Task brief: Every line containing the word "middle" is to be copied from the data below.
§
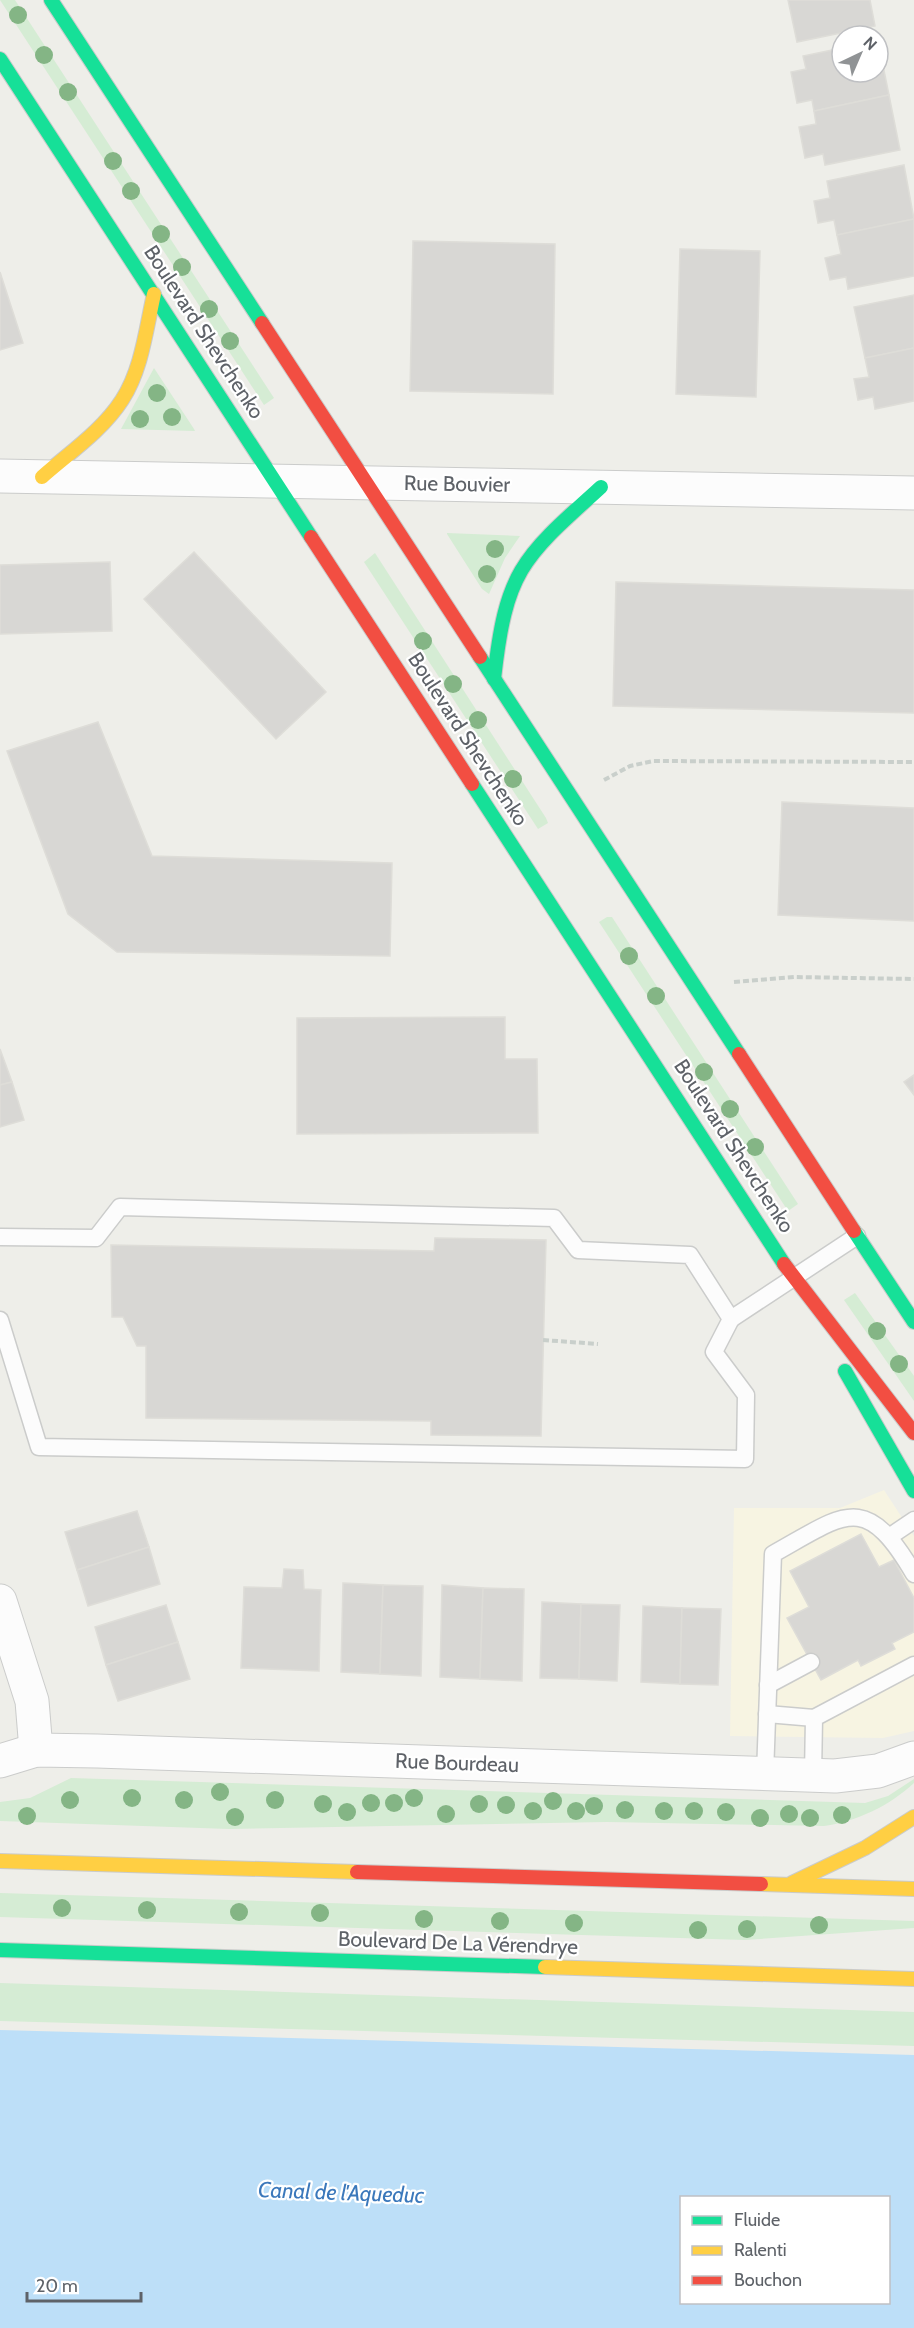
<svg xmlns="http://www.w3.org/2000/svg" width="914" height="2328" viewBox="0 0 914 2328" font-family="Cabin,sans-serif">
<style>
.commercial{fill:#f7f4e2}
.green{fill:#d5ecd4}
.water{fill:#bddff8;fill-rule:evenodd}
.building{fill:#d8d7d4;stroke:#deddd8;stroke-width:1.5}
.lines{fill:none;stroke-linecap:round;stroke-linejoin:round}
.lane-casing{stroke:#cbcccb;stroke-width:19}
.street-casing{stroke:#cbcccb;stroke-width:35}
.fast-casing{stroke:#cacbca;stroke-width:16}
.slow-casing{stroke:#cacbca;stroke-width:16}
.jam-casing{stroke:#cacbca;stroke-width:16}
.path{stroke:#c9cfcb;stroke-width:4;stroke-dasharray:6 3;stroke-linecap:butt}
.lane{stroke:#fcfcfc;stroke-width:16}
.street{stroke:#fcfcfc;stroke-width:33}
.fast{stroke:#16e098;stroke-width:14}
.slow{stroke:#ffcf43;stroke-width:14}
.jam{stroke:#f24e42;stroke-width:14}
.tree{fill:#84b585}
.labels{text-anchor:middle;stroke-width:4.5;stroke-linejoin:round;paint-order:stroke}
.street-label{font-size:21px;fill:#5e6268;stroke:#fff}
.water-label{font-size:22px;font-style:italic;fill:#3b78bb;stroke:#fff}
</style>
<rect width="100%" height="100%" fill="#eeeee9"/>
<path class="commercial" d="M884,1490L914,1536V1731L883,1738L730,1736L734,1508H840Z"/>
<g class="green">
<path d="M0,0H15L274,398L264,405Z"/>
<path d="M154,368L194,429L195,431L121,429Z"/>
<path d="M447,534V533L520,536L505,558L489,594L482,589Z"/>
<path d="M375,553L546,818L548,823L538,829L364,562Z"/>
<path d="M607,917H612L798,1204L788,1211L599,922Z"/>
<path d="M855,1293L914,1376V1401L844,1300Z"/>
<path d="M71,1778L865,1803L888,1796L914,1779V1783C889,1806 858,1821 824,1826L607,1822L229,1829L0,1821V1802L30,1798Z"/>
<path d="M0,1893L914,1921V1928L745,1940L0,1917Z"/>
<path d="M0,1983L914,2012V2046L0,2021Z"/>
</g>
<path class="water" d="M0,2030L914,2055V2328H0ZM682,2198H888V2302H682Z"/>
<g class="building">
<path d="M788,0H870L875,26L797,42Z"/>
<path d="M878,41L889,95L814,111L812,100L797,103L791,72L806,69L803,56L842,48V72H878Z"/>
<path d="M889,95L900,150L825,165L823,154L805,158L799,127L816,124L814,111Z"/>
<path d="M904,165L914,219L837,235L834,220L818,223L814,201L830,198L827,181Z"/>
<path d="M914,219V276L848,289L846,277L830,280L825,258L841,254L837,235Z"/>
<path d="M413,241L555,244L553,394L410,391Z"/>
<path d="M680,249L760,251L756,397L676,394Z"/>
<path d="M0,272L23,343L0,350Z"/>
<path d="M914,295V348L865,358L854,307Z"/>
<path d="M914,348V401L875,409L873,397L858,400L854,379L869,377L865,358Z"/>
<path d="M194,552L326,692L276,739L144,599Z"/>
<path d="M110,562L112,631L0,634V565Z"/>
<path d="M616,582L914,590V713L613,706Z"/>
<path d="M98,722L152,856L392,863L390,956L117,952L68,914L7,751Z"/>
<path d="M782,802L914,808V921L778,915Z"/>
<path d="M505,1017V1059H537L538,1133L297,1134V1018Z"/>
<path d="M0,1049L12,1082L0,1085Z"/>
<path d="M914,1075V1095L904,1082Z"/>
<path d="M12,1082L24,1120L0,1127V1085Z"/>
<path d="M435,1238L546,1240L541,1436L431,1435V1421L146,1418V1346H137L123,1317H112L111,1245L434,1251Z"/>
<path d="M137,1511L149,1547L77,1570L65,1532Z"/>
<path d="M861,1534L879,1567L894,1560L914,1598V1632L892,1643L895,1649L861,1666L858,1660L821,1680L787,1618L809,1607L790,1571Z"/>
<path d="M149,1547L160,1584L88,1606L77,1570Z"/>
<path d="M284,1569L303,1570L304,1589L321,1590L319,1671L241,1668L244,1587L282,1588Z"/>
<path d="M343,1583L383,1585L380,1674L341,1672Z"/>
<path d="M383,1585L423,1586L421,1676L380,1674Z"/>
<path d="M442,1585L483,1588L480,1679L440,1677Z"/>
<path d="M483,1588L524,1589L522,1681L480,1679Z"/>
<path d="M542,1602L581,1604L579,1679L540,1678Z"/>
<path d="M581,1604L620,1605L617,1681L579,1679Z"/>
<path d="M166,1605L178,1642L106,1665L95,1627Z"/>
<path d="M643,1606L682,1608L680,1684L641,1682Z"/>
<path d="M682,1608L721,1609L718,1685L680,1684Z"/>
<path d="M178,1642L190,1679L118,1701L106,1665Z"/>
</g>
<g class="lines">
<g class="lane-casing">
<g id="lane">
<path d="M0,1237L96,1238L120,1207L554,1218L578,1250L690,1255L731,1319L714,1352L746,1395L745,1459L39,1447L0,1320"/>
<path d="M731,1319L857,1236"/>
<path d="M889,1537L914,1520"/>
<path d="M768,1685L811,1662"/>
<path d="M767,1714L814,1718"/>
<path d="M765,1774L773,1554C845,1514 865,1490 914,1574"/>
<path d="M813,1775L814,1718L914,1665"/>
</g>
</g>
<g class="street-casing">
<g id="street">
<path d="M0,476L914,493"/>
<path d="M0,1601L32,1701L36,1750"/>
<path d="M0,1761L36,1750L97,1751L835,1776L878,1771L914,1758"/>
</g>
</g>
<g class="fast-casing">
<g id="fast">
<path d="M51,0L262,323"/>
<path d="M0,59L311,537"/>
<path d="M480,657L739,1054"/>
<path d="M494,679C506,570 522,558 601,487"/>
<path d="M472,784L784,1264"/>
<path d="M854,1231L914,1322"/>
<path d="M845,1371L914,1491"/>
<path d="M0,1950L545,1967"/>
</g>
</g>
<g class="slow-casing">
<g id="slow">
<path d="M42,477C69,453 102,431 122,400C142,369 146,329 154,294"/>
<path d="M0,1861L357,1872"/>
<path d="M792,1883L865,1848L914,1817"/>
<path d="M761,1884L914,1889"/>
<path d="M545,1967L914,1979"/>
</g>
</g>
<g class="jam-casing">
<g id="jam">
<path d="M262,323L480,657"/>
<path d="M311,537L472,784"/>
<path d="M739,1054L854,1231"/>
<path d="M784,1264L914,1433"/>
<path d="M357,1872L761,1884"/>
</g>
</g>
<g class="path">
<path d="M604,780L630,766L653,761L914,762"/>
<path d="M734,982L795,977L914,979"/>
<path d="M543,1340L598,1344"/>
</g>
<use href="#lane" class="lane"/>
<use href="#street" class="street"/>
<use href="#fast" class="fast"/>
<use href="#slow" class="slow"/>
<use href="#jam" class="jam"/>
</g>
<g class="tree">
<circle cx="18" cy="15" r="9"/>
<circle cx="44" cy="55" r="9"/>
<circle cx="68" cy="92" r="9"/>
<circle cx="113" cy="161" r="9"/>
<circle cx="131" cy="191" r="9"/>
<circle cx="161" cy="234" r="9"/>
<circle cx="182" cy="267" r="9"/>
<circle cx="209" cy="309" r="9"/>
<circle cx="230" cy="341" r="9"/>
<circle cx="157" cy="393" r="9"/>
<circle cx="172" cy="417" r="9"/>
<circle cx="140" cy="419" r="9"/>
<circle cx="495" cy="549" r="9"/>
<circle cx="487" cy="574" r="9"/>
<circle cx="423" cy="641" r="9"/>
<circle cx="453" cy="684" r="9"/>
<circle cx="478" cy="720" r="9"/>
<circle cx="513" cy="779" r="9"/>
<circle cx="629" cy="956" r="9"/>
<circle cx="656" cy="996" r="9"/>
<circle cx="704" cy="1072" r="9"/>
<circle cx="730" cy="1109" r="9"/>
<circle cx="755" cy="1147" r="9"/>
<circle cx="877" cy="1331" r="9"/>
<circle cx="899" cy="1364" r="9"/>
<circle cx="220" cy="1792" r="9"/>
<circle cx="132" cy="1798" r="9"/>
<circle cx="414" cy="1798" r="9"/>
<circle cx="70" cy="1800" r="9"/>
<circle cx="184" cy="1800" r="9"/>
<circle cx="275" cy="1800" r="9"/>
<circle cx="553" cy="1801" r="9"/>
<circle cx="371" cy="1803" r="9"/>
<circle cx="394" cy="1803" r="9"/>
<circle cx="323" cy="1804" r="9"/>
<circle cx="479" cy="1804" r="9"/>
<circle cx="506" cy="1805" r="9"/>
<circle cx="594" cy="1806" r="9"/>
<circle cx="625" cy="1810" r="9"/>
<circle cx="533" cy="1811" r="9"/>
<circle cx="576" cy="1811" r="9"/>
<circle cx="664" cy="1811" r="9"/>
<circle cx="694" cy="1811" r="9"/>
<circle cx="347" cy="1812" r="9"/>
<circle cx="726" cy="1812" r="9"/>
<circle cx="446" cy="1814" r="9"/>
<circle cx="789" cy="1814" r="9"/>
<circle cx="842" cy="1815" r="9"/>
<circle cx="27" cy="1816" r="9"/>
<circle cx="235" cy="1817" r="9"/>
<circle cx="760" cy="1818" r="9"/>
<circle cx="810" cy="1818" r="9"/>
<circle cx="62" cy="1908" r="9"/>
<circle cx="147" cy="1910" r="9"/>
<circle cx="239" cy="1912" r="9"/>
<circle cx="320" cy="1913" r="9"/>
<circle cx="424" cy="1919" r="9"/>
<circle cx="500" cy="1921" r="9"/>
<circle cx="574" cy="1923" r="9"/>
<circle cx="819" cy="1925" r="9"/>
<circle cx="747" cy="1929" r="9"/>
<circle cx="698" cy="1930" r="9"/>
</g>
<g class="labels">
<g class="street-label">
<text transform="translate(204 332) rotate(57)" y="7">Boulevard Shevchenko</text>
<text transform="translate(457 484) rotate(1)" y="7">Rue Bouvier</text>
<text transform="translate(468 739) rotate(57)" y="7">Boulevard Shevchenko</text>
<text transform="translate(734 1146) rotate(57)" y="7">Boulevard Shevchenko</text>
<text transform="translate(457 1763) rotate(2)" y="7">Rue Bourdeau</text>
<text transform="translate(458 1943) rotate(2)" y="7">Boulevard De La Vérendrye</text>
</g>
<g class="water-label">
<text transform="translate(341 2192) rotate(2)" y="8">Canal de l'Aqueduc</text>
</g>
</g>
<rect x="680" y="2196" width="210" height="108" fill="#ffffff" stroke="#bfc0c3" stroke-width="1.5"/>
<rect x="692" y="2216" width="30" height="9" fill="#16e098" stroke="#bfc0c3" stroke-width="1.5"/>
<text x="734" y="2226" font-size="18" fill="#5e6268">Fluide</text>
<rect x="692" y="2246" width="30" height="9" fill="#ffcf43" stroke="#bfc0c3" stroke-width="1.5"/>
<text x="734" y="2256" font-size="18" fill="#5e6268">Ralenti</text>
<rect x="692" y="2276" width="30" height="9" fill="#f24e42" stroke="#bfc0c3" stroke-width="1.5"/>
<text x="734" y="2286" font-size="18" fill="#5e6268">Bouchon</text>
<g transform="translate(860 54) rotate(44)"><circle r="28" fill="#ffffff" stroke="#bfc0c3" stroke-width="1.5"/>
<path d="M0-4.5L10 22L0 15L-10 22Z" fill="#909395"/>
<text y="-9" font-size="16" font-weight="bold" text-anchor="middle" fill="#5e6268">N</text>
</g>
<path d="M27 2292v9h114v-9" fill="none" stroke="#5e6268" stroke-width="3"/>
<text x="36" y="2292" font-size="18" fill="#5e6268" stroke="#ffffff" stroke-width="4.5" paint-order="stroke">20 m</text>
</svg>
§
Response box:
.labels{text-anchor:middle;stroke-width:4.5;stroke-linejoin:round;paint-order:stroke}
<text y="-9" font-size="16" font-weight="bold" text-anchor="middle" fill="#5e6268">N</text>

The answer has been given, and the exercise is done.